Fourth Law: Although technology might be a prime element in many public issues, nontechnical factors take precedence in technology-policy decisions.
Technology-policy decisions depend more on nontechnical (social and political factors as well as the public’s perception of risk) factors than technology. No risk is the highest risk of all.

In Networks of Power Hughes likewise demonstrates how nontechnical factors affected the efficient growth of electrical networks by comparing developments in Chicago, Berlin, and London. Private enterprise in Chicago, in the person of Samuel Insull, followed the path of the most efficient technology in seeking economies of scale. In Berlin and London, however, municipal governments were more concerned about their own authority than about technical efficiency, and political infighting meant that they lagged behind in developing the most economical power networks. Especially politicized has been the question of nuclear power. The nuclear industry itself has been partly to blame for technological deficiencies, but the presumption of risk by the public, especially following the Three Mile Island and Chernobyl accidents, has affected the future of what was once regarded as a safe and inexhaustible source of power. The public fears possible catastrophic consequences from nuclear generators. Yet the historical fact is that no one has been killed by commercial nuclear power accidents in this country. Contrast this with the 50,000 Americans killed each year by automobiles. Partly this is due to the public’s perception of risk, rather than to the actual risks themselves. People seek a zero-risk society. But as Aaron Wildavsky has so aptly put it, “No risk is the highest risk of all”. 
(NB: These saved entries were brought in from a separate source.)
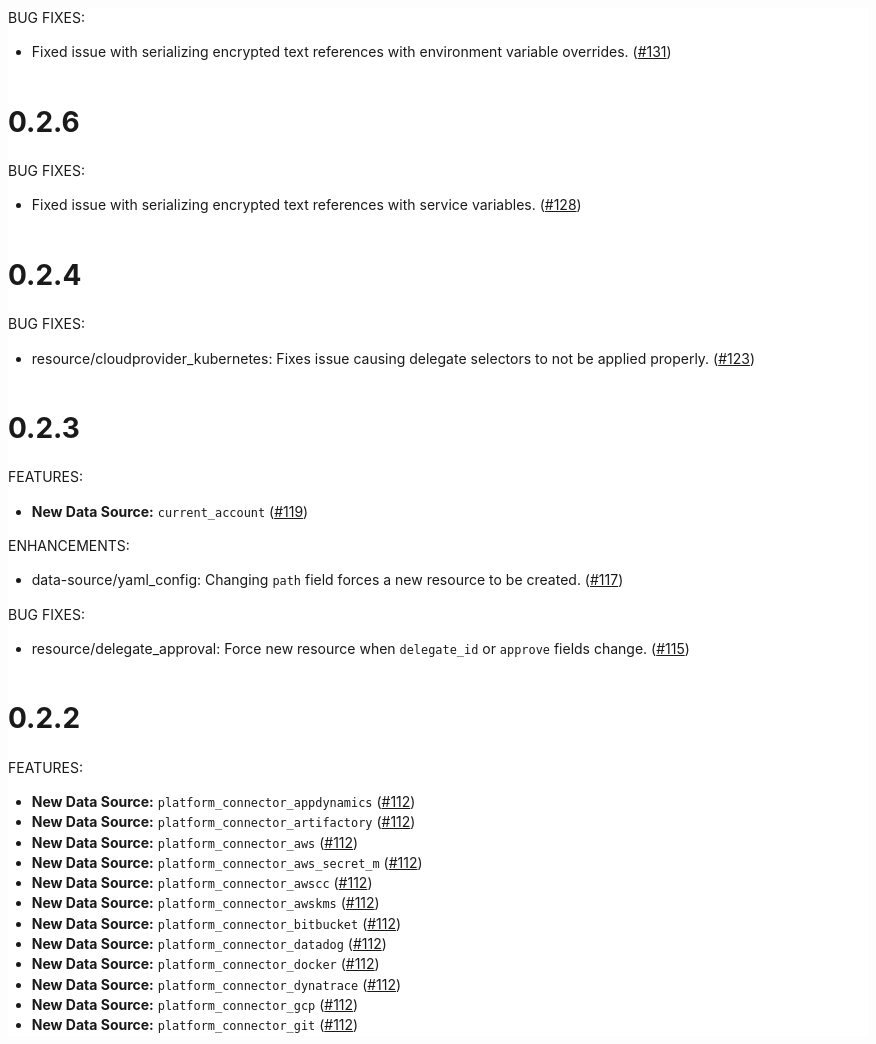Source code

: BUG FIXES:

* Fixed issue with serializing encrypted text references with environment variable overrides. ([#131](https://github.com/harness/terraform-provider-harness/issues/131))

# 0.2.6

BUG FIXES:

* Fixed issue with serializing encrypted text references with service variables. ([#128](https://github.com/harness/terraform-provider-harness/issues/128))

# 0.2.4

BUG FIXES:

* resource/cloudprovider_kubernetes: Fixes issue causing delegate selectors to not be applied properly. ([#123](https://github.com/harness/terraform-provider-harness/issues/123))

# 0.2.3

FEATURES:

* **New Data Source:** `current_account` ([#119](https://github.com/harness/terraform-provider-harness/issues/119))

ENHANCEMENTS:

* data-source/yaml_config: Changing `path` field forces a new resource to be created. ([#117](https://github.com/harness/terraform-provider-harness/issues/117))

BUG FIXES:

* resource/delegate_approval: Force new resource when `delegate_id` or `approve` fields change. ([#115](https://github.com/harness/terraform-provider-harness/issues/115))

# 0.2.2

FEATURES:

* **New Data Source:** `platform_connector_appdynamics` ([#112](https://github.com/harness/terraform-provider-harness/issues/112))
* **New Data Source:** `platform_connector_artifactory` ([#112](https://github.com/harness/terraform-provider-harness/issues/112))
* **New Data Source:** `platform_connector_aws` ([#112](https://github.com/harness/terraform-provider-harness/issues/112))
* **New Data Source:** `platform_connector_aws_secret_m` ([#112](https://github.com/harness/terraform-provider-harness/issues/112))
* **New Data Source:** `platform_connector_awscc` ([#112](https://github.com/harness/terraform-provider-harness/issues/112))
* **New Data Source:** `platform_connector_awskms` ([#112](https://github.com/harness/terraform-provider-harness/issues/112))
* **New Data Source:** `platform_connector_bitbucket` ([#112](https://github.com/harness/terraform-provider-harness/issues/112))
* **New Data Source:** `platform_connector_datadog` ([#112](https://github.com/harness/terraform-provider-harness/issues/112))
* **New Data Source:** `platform_connector_docker` ([#112](https://github.com/harness/terraform-provider-harness/issues/112))
* **New Data Source:** `platform_connector_dynatrace` ([#112](https://github.com/harness/terraform-provider-harness/issues/112))
* **New Data Source:** `platform_connector_gcp` ([#112](https://github.com/harness/terraform-provider-harness/issues/112))
* **New Data Source:** `platform_connector_git` ([#112](https://github.com/harness/terraform-provider-harness/issues/112))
Fifth Law: All history is relevant, but the history of technology is the most relevant.
History, a key to an understanding of the future, is often taught without considering the role of technology, which has shaped the daily life, the arts, and the humanistic endeavors of people throughout history.
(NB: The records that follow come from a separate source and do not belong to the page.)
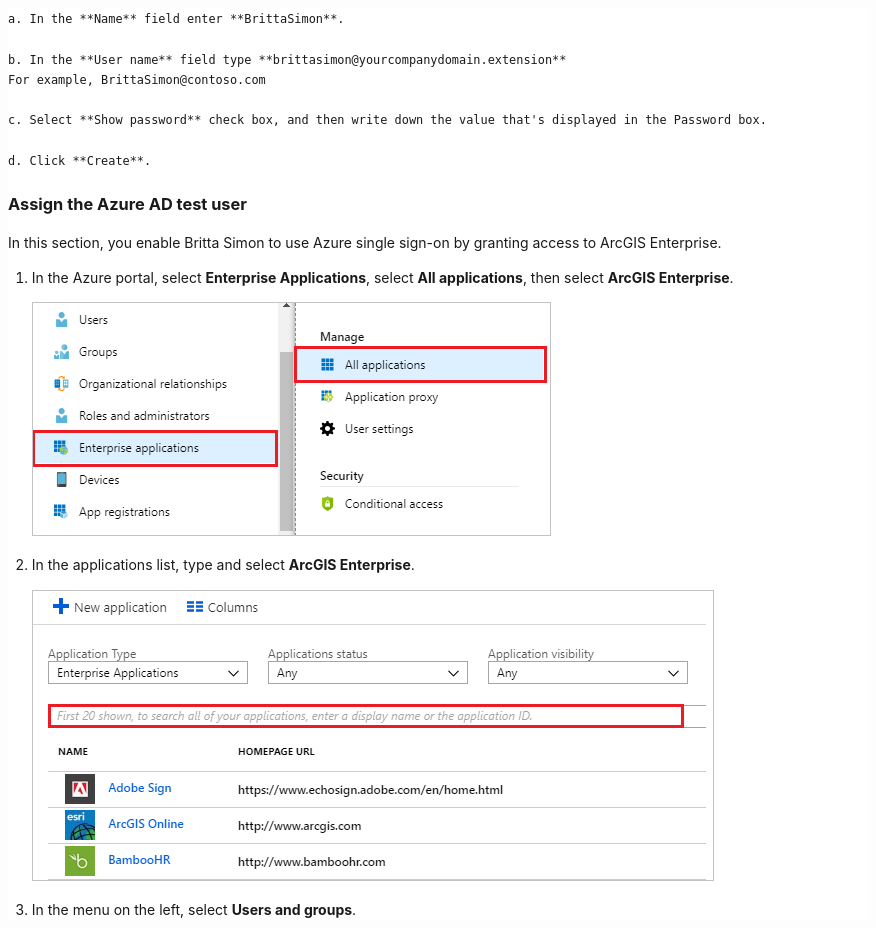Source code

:     a. In the **Name** field enter **BrittaSimon**.
  
    b. In the **User name** field type **brittasimon@yourcompanydomain.extension**  
    For example, BrittaSimon@contoso.com

    c. Select **Show password** check box, and then write down the value that's displayed in the Password box.

    d. Click **Create**.

### Assign the Azure AD test user

In this section, you enable Britta Simon to use Azure single sign-on by granting access to ArcGIS Enterprise.

1. In the Azure portal, select **Enterprise Applications**, select **All applications**, then select **ArcGIS Enterprise**.

	![Enterprise applications blade](common/enterprise-applications.png)

2. In the applications list, type and select **ArcGIS Enterprise**.

	![The ArcGIS Enterprise link in the Applications list](common/all-applications.png)

3. In the menu on the left, select **Users and groups**.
History is one of the fundamental liberal arts and is essential as a key to an understanding of the future. Many of today’s students simply do not see the relevance of history to the present or to their future. I suggest that this is because most history, as it is currently taught, ignores the technological element. Similarly, social historians of the Annales school have stressed how technology set the patterns of daily life for the vast majority of people throughout history. Perhaps most guilty of neglecting technology are those concerned with the history of the arts. This might be because they regard technology solely in terms of mechanical devices and do not even begin to comprehend the complex nature of technological developments and their direct influences on the arts, to say nothing of their indirect influence on mankind’s humanistic endeavors. any historian of art or of the Renaissance should perceive that such artistic masters as Leonardo and Michelangelo were also great engineers. That relationship continues today as David Billington has shown in stressing the relationship of structural design and art.

Sixth Law: Technology is a very human activity - and so is the history of technology.
Technology is created by humans and humans are changed by technology. Technology is both a product and a factor of human development, and there is a mutual dependence and influence between them.

A lady came up to the great violinist Fritz Kreisler after a concert and gushed, “Maestro, your violin makes such beautiful music”; Kreisler held his violin up to his ear and said, “I don’t hear any music coming our of it”. You see, the instrument, the hardware, the violin itself, was of no use without the human element. But then again, without the instrument, Kreisler would not have been able to make music. The history of technology is the story of man and tool - hand and mind - working together. If the hardware is faulty or if the software is deficient, the sounds that emerge will be discordant: but when man and machine work together, they can make some beautiful music.